Tem-se, então, como no conto, uma produção de subjetividade completamente alheia aos acontecimentos. Um filho que conhece o pai apenas pelo discurso da mãe. Um filho que em nenhum momento enfrenta o pai, prefere construir possíveis fugas. Um sujeito, logo, que se define muito mais pela esquiva do que pelo enfrentamento. Aparentemente no fim de tudo, opta, sem nenhum pesar, por abandonar o seu lar. Não procurou conversar a fundo com mãe e irmã, não procurou o Pai para enfrentá-lo, não se implicou nem com a sua própria história de vida.

Esse é o retrato de uma cultura do narcisismo, de uma sociedade espetacular. Onde não sofrer é o lema. Onde o mal-estar é sempre pontual, fácil de ser apagado. A dor é uma doença, cujos sintomas devem ser mecanicamente sanados. O protagonista poderia dizer: “Se não há como apagar as dores e os traumas sentidos pela atitude de meu pai, há como, ao menos, livrar a mim mesmo desse pesar. Salve-se quem puder! E eu posso!”.

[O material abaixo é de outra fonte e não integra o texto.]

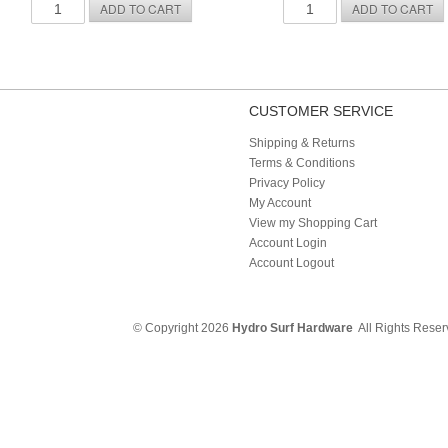
CUSTOMER SERVICE
Shipping & Returns
Terms & Conditions
Privacy Policy
My Account
View my Shopping Cart
Account Login
Account Logout
© Copyright 2026
Hydro Surf Hardware
All Rights Rese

Memórias Paternais é a história de um sujeito que narra apenas por considerar que seria mais adequado que ele o fizesse. Ele próprio não acha isso interessante nem mesmo necessário. Sente, talvez, que é preciso fazer para que ele não fique mal na fita. É preciso mostrar que ele de fato se revoltou contra a atitude do pai. O detalhe é que ele o fez internamente, sem modificar nada. É fácil esconder isso só dizendo que se revoltou. É como prestar contas a algo que ele nem próprio tem noção.

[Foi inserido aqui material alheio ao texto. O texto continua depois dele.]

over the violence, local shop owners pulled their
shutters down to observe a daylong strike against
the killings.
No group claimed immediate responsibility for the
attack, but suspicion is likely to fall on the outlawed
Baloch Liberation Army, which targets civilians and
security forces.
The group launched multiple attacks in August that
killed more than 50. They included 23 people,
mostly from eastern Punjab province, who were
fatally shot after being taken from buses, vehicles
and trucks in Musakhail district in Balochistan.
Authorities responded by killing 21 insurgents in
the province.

Numa sociedade em que vivemos, onde todas as instituições estão passando por mudanças fundamentais, dentre elas a família, é essa forma de subjetivação que emerge: um sujeito descompromissado consigo próprio e com sua vida. Curiosa ironia: na modernidade, estar fora-de-si era significante de internação psiquiátrica, o louco era sempre um sujeito fora de si mesmo; o dentro-de-si, por sua vez, era o modo operacional da sociabilidade. Hoje, na pós-modernidade?, o ‘fora-de-si’ é padrão de normalidade. Falar de si mesmo é como falar de um outro, é como ser um espectador da própria vida. Alienado do processo de constituição de si mesmo. O normal é estar ‘fora-de-si’, para lá do sofrimento subjetivo, para lá da implicação com sua própria vida. Para perto do livrar-se a si próprio. Do “vejam! Eu não sou detestável!”.